What is Cryotherapy?
Cryotherapy is an extreme-cold treatment that may speed recovery, reduce injuries, increase energy and improve sleep. First developed in Japan, the therapy arrived in Europe in the 80s. In Poland, it is used to treat many conditions including rheumatoid arthritis, multiple sclerosis, psoriasis, sleep disorders and depression.
The use of cold in medicine has a long history, from freezing warts and killing cancer cells, to slowing metabolic processes during trauma surgery. WBC takes place in sauna-style, walk-in chambers, with sessions normally lasting just two or three minutes. Those using liquid nitrogen to cool the air inside them can get down as low as -160C.
What types of cryotherapy are there?
Although we are mainly discussing Whole Body Cryotherapy (WBC) there are several types of cryotherapy that can be used;
· Ice packs
· Ice sprays
· Ice baths
· Partial body cryotherapy (PBC)
Each type can be used in different circumstances and carry its own benefits, for instance an ice pack to a painful area can be done at home without any special equipment.
How is Cryotherapy used for injury and recovery?

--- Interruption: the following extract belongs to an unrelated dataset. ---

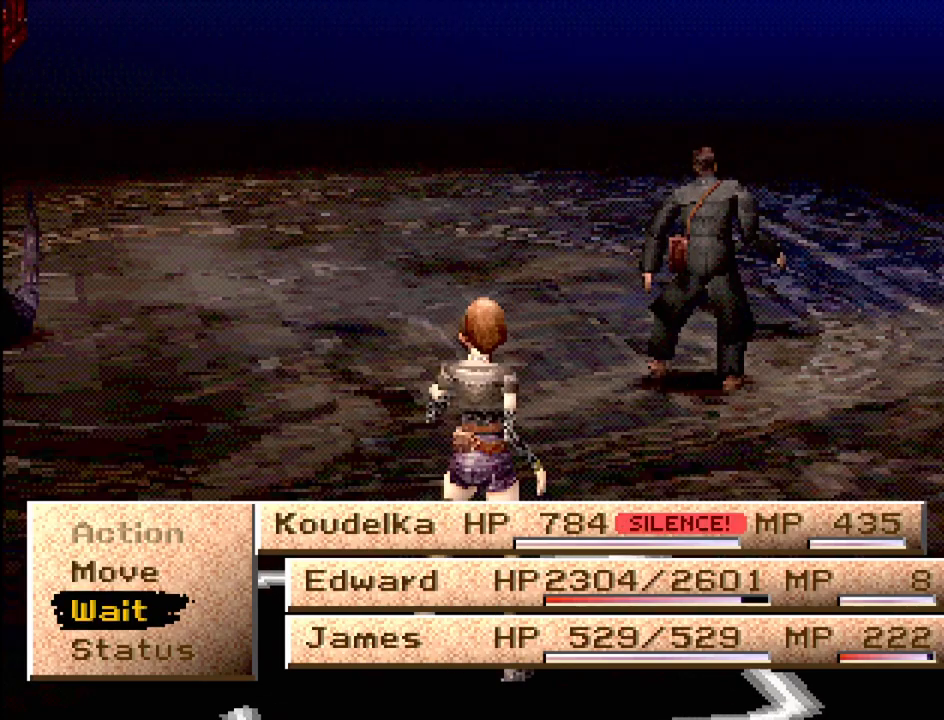
{"buttons": [], "events": [[17, "DPAD_UP", "up"]]}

While research is limited into the actual effects of cryotherapy, it is thought to cause vasoconstriction to blood vessels, which in turn reduces blood flow to the extremities, which reduces inflammation around soft-tissue injuries, stopping them progressing. The release of adrenalin relieves pain and generates the feelings of relaxation and rejuvenation. Cryotherapy activates the body’s “fight or flight” mechanisms, driving extra energy to muscles and narrowing blood vessels so that fewer inflammation-causing white blood cells reach injuries.
When to use WBC and should I include it into my injury or training recovery?
Cryotherapy is generally most effective post-surgery or in very acute onset or chronic pain patients to help reduce pain and inflammation. Although it’s unclear if cryotherapy has any effect on muscle soreness or if affective at speeding up recovery time, it is still a widely used post training and competition in many competitions by athletes and sports clubs.
Although research is not in its favour, many people are adamant WBC works at relieving their aches and pains and speeding up their recovery. Therefore if choosing any form of Cryotherapy, its best to try and see how your body responds.